Stated task
From the forum thread on 무엇 and 뭐, write out the part between "이건 뭐, 말할 가치도" and "고맙습니다 Glaspaletset!", inclusive, switching "dialect" to "variety".

# 무엇 or 뭐



## soupdragon78

Could anyone please tell me the difference between *무엇* and *뭐 *in Korean

I know they both mean *what* but I want to know if there are any rules governing which one I should use and when.
Is it simply that 뭐 is an abbreviation of무엇?

Thanks in advance


----------



## glaspalatset

I think the difference has to do with formality/informality.

"뭐"
이거 뭐죠? What is this? informal. I would ask shopkeeper this way.
이게 뭐야? What is this?, what the heck? depending on tone. Parents to children, with friends. Listen to famous comedian 김구라 uttering this.
뭐라고? 뭐라구? What?
이게 뭐냐? What is this? Depending o

"무엇"
이것은 무엇입니까? What is this? (formal) Rarely used, though.
무엇이든지 상관없습니다. Anything would do. It doesn't matter.
"무엇이든 물어보세요" Ask (us) anything. KBS program.


----------



## glaspalatset

무엇 (anything, something (at all))

무엇이든 물어보세요 Ask [us,me] anything. Also KBS program.
니(네)가 무엇을 하든지... whatever you do...
무엇이 옳고 그른지... what is right or wrong...
인간이란 무엇인가? What is human?
무엇이 문제인가? What is wrong? 

뭐 (questions)
뭐라고? What?
이게 뭐야? What is this? Depending on the tone, "What the heck?" Listen to famous comedian 김구라 uttering this.
뭐 할까? What shall we do?
뭐 필요한 거 없어요? Do you need anything?
이건 뭐, 말할 가치도 없다. Well, this is not worth mentioning.
뭐라카노? Southeast dialect meaning "What is he/she talking about?"


----------



## soupdragon78

고맙습니다 Glaspaletset!
Thanks for providing so much information. It's a great help. Especially 뭐야? I hear people say it in the dramas all the time, usually after they have been told something outrageous. 
All the best and thanks again.
 Soup


----------

Given information
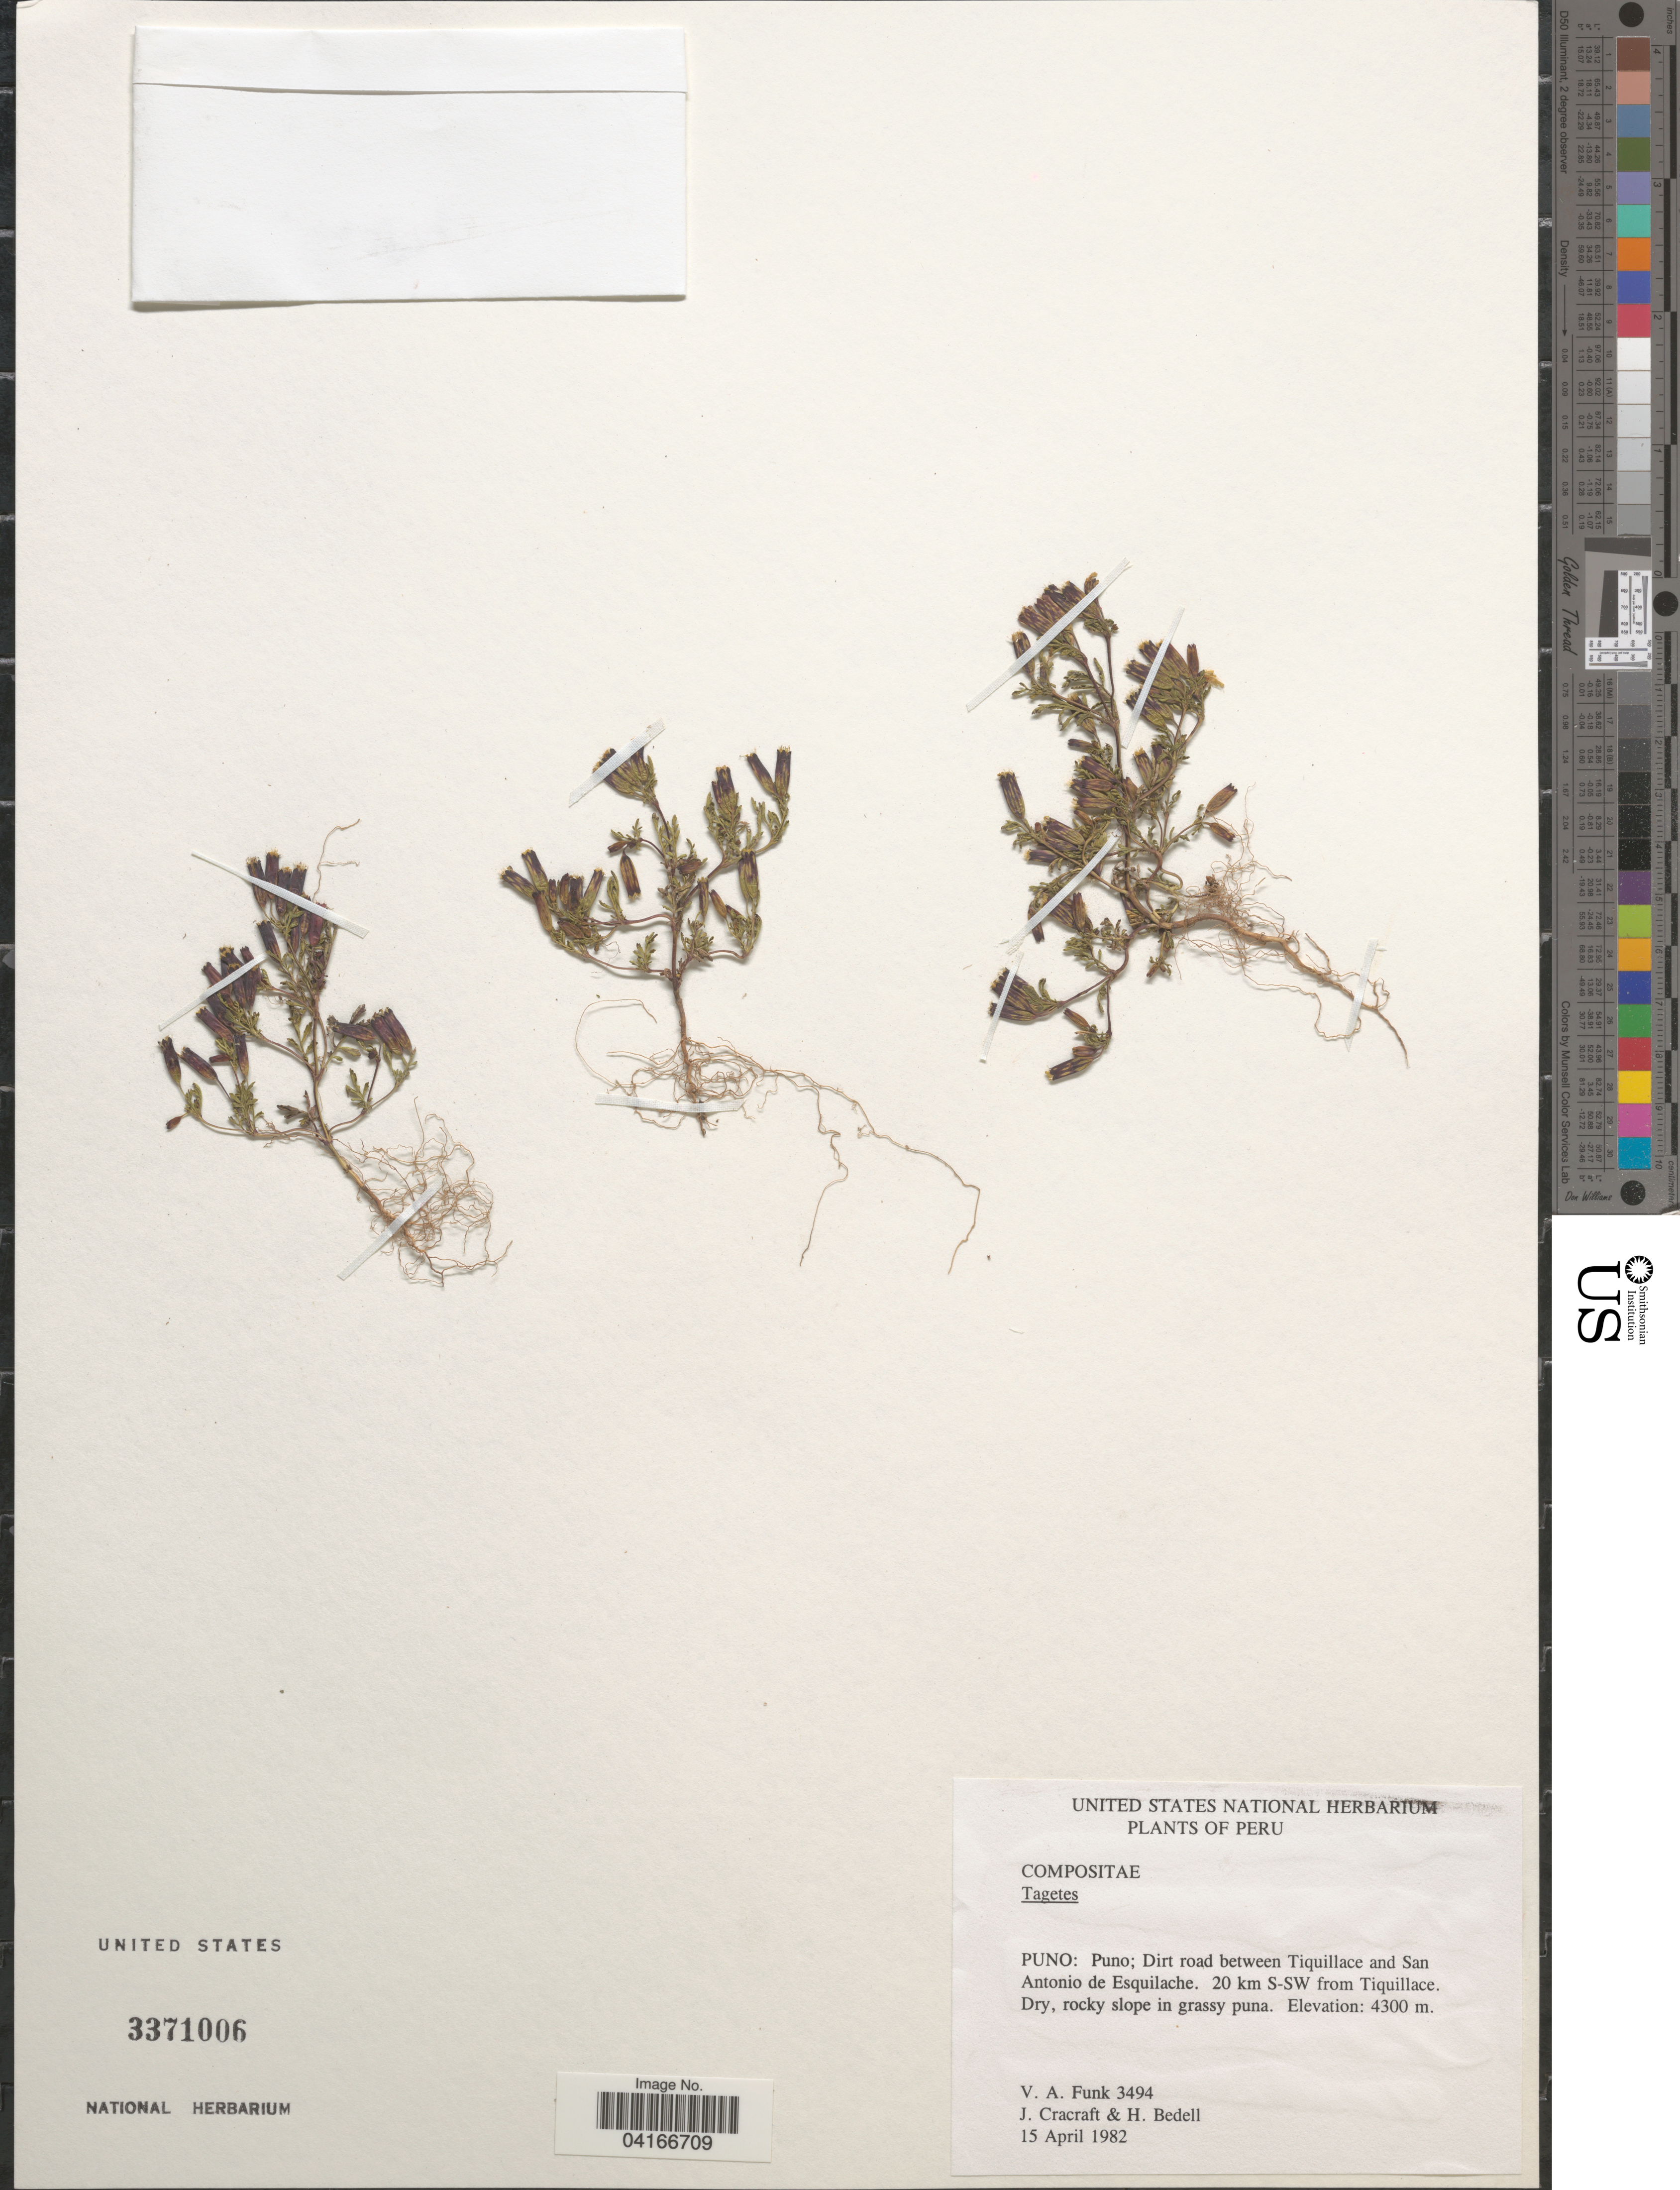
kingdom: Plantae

Result of this exercise
이건 뭐, 말할 가치도 없다. Well, this is not worth mentioning.
뭐라카노? Southeast variety meaning "What is he/she talking about?"


----------



## soupdragon78

고맙습니다 Glaspaletset!